-- Source data follows --
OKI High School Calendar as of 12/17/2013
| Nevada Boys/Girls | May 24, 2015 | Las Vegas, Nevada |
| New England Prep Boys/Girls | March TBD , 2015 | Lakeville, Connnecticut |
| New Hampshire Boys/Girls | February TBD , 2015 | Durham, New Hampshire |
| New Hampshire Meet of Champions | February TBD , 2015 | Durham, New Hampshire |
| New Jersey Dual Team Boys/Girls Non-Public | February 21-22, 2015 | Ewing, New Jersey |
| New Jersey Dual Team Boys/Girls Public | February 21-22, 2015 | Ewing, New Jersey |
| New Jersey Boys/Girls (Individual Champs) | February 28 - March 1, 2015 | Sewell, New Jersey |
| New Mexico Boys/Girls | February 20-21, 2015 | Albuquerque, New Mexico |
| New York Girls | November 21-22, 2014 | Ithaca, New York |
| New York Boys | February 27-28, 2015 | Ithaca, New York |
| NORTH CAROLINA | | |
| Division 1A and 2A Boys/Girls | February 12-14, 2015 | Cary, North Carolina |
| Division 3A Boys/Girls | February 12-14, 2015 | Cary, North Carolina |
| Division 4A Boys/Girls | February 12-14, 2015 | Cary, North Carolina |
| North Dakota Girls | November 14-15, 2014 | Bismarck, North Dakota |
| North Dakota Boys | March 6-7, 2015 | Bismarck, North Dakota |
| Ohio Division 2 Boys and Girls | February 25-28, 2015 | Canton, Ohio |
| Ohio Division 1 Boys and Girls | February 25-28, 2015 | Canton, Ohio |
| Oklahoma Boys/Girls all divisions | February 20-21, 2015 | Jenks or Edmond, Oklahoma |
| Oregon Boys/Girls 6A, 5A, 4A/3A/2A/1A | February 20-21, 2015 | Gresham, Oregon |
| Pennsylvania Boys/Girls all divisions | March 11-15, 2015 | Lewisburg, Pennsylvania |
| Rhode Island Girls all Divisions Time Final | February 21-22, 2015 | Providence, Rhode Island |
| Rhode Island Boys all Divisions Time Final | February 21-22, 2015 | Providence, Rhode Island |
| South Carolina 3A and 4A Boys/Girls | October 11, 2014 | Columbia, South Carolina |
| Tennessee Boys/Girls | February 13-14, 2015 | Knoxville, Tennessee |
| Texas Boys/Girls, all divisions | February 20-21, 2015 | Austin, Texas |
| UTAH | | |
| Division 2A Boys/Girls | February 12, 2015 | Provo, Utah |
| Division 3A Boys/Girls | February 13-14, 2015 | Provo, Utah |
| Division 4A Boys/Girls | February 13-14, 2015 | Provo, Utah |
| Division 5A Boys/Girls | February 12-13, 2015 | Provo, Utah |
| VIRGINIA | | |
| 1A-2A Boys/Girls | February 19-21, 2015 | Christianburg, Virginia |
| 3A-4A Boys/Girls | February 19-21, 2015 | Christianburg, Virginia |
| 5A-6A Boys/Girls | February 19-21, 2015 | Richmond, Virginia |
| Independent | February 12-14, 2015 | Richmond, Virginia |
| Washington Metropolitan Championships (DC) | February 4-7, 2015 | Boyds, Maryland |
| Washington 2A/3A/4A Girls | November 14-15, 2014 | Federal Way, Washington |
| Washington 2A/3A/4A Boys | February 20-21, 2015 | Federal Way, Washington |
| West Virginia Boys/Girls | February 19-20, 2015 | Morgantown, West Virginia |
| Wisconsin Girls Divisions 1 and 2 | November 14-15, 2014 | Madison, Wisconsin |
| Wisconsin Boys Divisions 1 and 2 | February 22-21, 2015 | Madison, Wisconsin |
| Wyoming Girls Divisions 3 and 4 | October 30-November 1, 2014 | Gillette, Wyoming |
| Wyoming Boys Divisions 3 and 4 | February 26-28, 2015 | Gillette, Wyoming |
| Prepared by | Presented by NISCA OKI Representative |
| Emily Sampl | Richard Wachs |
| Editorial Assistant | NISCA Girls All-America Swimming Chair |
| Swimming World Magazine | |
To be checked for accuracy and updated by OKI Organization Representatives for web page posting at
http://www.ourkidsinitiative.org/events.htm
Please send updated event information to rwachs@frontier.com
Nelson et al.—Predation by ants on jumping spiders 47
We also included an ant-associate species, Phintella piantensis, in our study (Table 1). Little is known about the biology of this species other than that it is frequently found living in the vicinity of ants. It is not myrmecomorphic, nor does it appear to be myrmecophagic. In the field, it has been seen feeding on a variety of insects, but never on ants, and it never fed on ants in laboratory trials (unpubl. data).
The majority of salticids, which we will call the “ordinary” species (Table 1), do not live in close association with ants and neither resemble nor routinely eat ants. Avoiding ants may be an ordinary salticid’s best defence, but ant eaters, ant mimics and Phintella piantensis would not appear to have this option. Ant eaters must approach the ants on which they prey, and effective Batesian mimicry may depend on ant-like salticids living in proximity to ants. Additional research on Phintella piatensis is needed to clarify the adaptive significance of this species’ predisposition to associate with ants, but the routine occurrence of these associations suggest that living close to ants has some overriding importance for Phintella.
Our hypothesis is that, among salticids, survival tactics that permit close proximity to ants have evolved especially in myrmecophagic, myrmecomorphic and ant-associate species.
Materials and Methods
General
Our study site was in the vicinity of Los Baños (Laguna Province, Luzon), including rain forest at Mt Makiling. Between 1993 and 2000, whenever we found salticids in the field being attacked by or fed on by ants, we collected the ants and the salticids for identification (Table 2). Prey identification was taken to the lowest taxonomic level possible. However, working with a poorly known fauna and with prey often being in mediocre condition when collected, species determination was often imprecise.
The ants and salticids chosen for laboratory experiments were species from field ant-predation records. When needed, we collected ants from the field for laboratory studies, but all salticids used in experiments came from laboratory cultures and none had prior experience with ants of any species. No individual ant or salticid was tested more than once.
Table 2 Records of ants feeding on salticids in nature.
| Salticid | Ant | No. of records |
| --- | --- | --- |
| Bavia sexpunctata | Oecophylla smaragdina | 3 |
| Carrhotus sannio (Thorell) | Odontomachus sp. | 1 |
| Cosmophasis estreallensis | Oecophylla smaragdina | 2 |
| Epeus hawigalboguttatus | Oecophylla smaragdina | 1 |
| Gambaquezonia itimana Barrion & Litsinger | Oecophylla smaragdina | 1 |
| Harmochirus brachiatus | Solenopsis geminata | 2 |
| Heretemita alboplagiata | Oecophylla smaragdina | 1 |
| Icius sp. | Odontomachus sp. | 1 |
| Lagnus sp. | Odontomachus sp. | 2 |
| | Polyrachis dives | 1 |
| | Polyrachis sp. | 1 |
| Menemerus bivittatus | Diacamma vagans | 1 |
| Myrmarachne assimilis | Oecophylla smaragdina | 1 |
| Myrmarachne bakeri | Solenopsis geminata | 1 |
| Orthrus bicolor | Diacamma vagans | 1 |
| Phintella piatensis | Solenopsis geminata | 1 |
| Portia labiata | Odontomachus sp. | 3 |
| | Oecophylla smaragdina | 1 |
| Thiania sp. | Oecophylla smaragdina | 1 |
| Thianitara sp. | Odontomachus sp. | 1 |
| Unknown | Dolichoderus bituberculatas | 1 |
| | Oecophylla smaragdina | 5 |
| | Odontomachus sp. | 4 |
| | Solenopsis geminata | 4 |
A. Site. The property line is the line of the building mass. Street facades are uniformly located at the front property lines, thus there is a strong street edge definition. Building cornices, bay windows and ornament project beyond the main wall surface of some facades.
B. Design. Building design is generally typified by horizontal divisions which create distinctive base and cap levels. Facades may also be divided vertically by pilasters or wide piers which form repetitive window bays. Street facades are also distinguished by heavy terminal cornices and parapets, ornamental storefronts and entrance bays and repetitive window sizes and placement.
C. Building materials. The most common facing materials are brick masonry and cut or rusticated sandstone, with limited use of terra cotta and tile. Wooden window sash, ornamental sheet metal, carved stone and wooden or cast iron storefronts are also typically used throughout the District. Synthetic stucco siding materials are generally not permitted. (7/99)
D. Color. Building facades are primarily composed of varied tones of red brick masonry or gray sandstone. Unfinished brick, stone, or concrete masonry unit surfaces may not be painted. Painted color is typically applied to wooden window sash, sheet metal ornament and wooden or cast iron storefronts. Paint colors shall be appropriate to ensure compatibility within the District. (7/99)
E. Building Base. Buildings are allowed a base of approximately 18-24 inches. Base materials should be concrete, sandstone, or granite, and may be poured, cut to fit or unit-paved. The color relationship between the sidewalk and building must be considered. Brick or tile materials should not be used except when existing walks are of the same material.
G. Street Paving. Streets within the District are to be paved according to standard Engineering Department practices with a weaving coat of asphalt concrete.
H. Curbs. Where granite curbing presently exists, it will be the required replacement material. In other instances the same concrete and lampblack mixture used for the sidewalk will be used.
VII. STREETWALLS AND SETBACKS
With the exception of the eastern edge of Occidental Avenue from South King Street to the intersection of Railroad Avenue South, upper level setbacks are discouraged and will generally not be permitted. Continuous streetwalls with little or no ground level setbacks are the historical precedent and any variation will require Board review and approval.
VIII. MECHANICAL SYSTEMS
-- Source data concluded --
■ **Task directions**: Take from the listing above each line containing "Swimming".

■ **Answer space**:
| Editorial Assistant | NISCA Girls All-America Swimming Chair |
| Swimming World Magazine | |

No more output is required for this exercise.